Di masa lalu (pada masa penjajahan Belanda), kegiatan seni yang berorientasi pada kepentingan ekonomi banyak melakukan reproduksi benda-benda seni kriya (lampau). Oleh karena itu, kegiatan itu tidak lebih merupakan kegiatan imitatif. Akan tetapi, tidak tertutup kemungkinan dalam kegiatan reproduksi itu dilakukan juga usaha-usaha memodifikasi atau kombinasi dalam produknya.

Di masa pembangunan sekarang kerajinan dipandang memiliki potensi ekonomi dalam perdagangan internasional dan dunia pariwisata. Oleh karena itu, kegiatan kerajinan ini digalakkan dan diharapkan mampu meningkatkan devisa negara, sekaligus dapat memperluas lapangan kerja dan dapat meningkatkan pendapatan serta kesejahteraan pengrajinnya.

 

E.     Konsep Kriya pada Saat Ini

Sesungguhnya kriiya berada dan mencakup kedua disiplin ilmu seni, dan desain, sehingga memungkinkan muncul dua istilah seperti: kriya seni dan kriya disain, atau seni kriya dan disain kriya. Pada kenyataannya kriya memiliki fleksibilitas yang tinggi; berada pada posisi di antara wilayah seni dan disain: Kondisi ini menyadarkan kita bahwa seharusnya tidak ada definisi yang kaku dalam pengelompokan kriya, karena hal itu tergantung di wilayah mana secara esensial kriya itu sendiri beraktivitas (Nugroho, 1999: 5).

Kriya masa kini melahirkan karya-karya seni yang dapat digolongkan ke dalam dua kategori, yaitu karya-karya seni fungsional tergolong dalam seni terapan dan karya-karya seni kriya yang pembuatannya lepas dari segi fungsi tergolong dalam kategori seni murni. Akan tetapi, keduaduanya bertolak dari landasan yang sama yaitu pemanfatan unsur-unsur tradisi dalam penciptaan karya-karyanya. Kekriyaan masa kini yang berorientasi pada prestasi kesenimanan, dalam bentuk karya fungsional telah banyak dibuktikan dengan hadirnya karya-karya yang kreatif inovatif dan khas dari masing-masing pribadi penciptanya.

Istilah kriya sendiri adalah istilah yang lebar dan umum. Istilah itu merupakan induk besar dari kegiatan kekriyaan. Dari induk kriya ini kemudian muncul istilah turunan yaitu: kriya seni, kriya ekspresi, kriya disain, kriya produk, dan kriya kontemporer. Adapun pelaku kriya biasa disebut kriyawan, ekriya, seniman kriya, dan sebagainya.

- [Pertanyaan untuk dijawab]:
[1] Dalam teks tentang kriya, istilah turunan apa saja yang muncul dari induk kriya?
[2] Tuliskan lanjutan teks tentang kriya, mulai setelah kalimat terakhirnya.

- [Baris yang diberikan]:
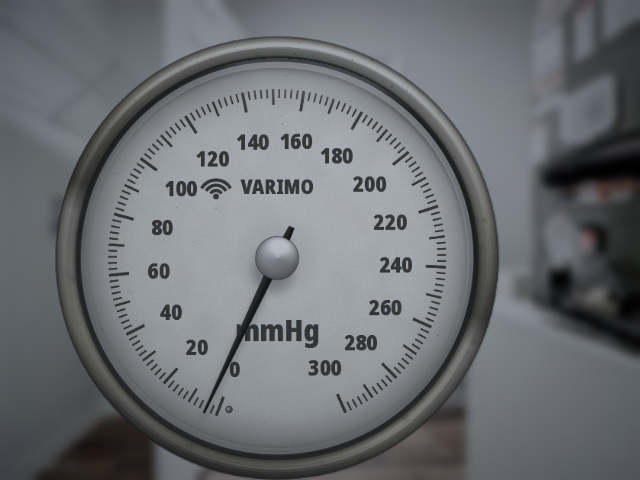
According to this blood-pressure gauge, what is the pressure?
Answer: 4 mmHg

==

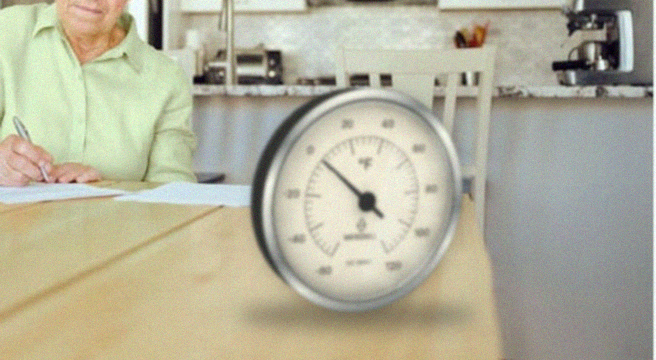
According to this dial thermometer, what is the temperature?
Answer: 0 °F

- [Jawaban bernomor]:
[1] Kriya seni, kriya ekspresi, kriya disain, kriya produk, dan kriya kontemporer.

[2]
 

F.     Wacana Kriya dan Craft

Kriya sering diterjemahkan sebagai craft atau handcraft. Padahal kriya memiliki arti lebih daripada sekedar craft yang berarti kerajinan (tangan). Meskipun memiliki kesamaan, namun “kriya” memiliki dimensi lain yang dikaitkan dengan karya seni adiluhung. Kriya masa kini dapat dikatakan sebagai usaha sambungan dari seni-seni tradisi yang dalam aktualisasinya harus menyesuaikan diri dengan konstelasi zaman. Oleh karena itu, kriya kita tidak semena-mena dapat sama sebangun pemaknaannya apabila diidentikkan dengan peristilahan craft yang bernuansa produksi massa dan konsumsi massa yang selama ini diyakini orang (Sunarya, 1999: 1).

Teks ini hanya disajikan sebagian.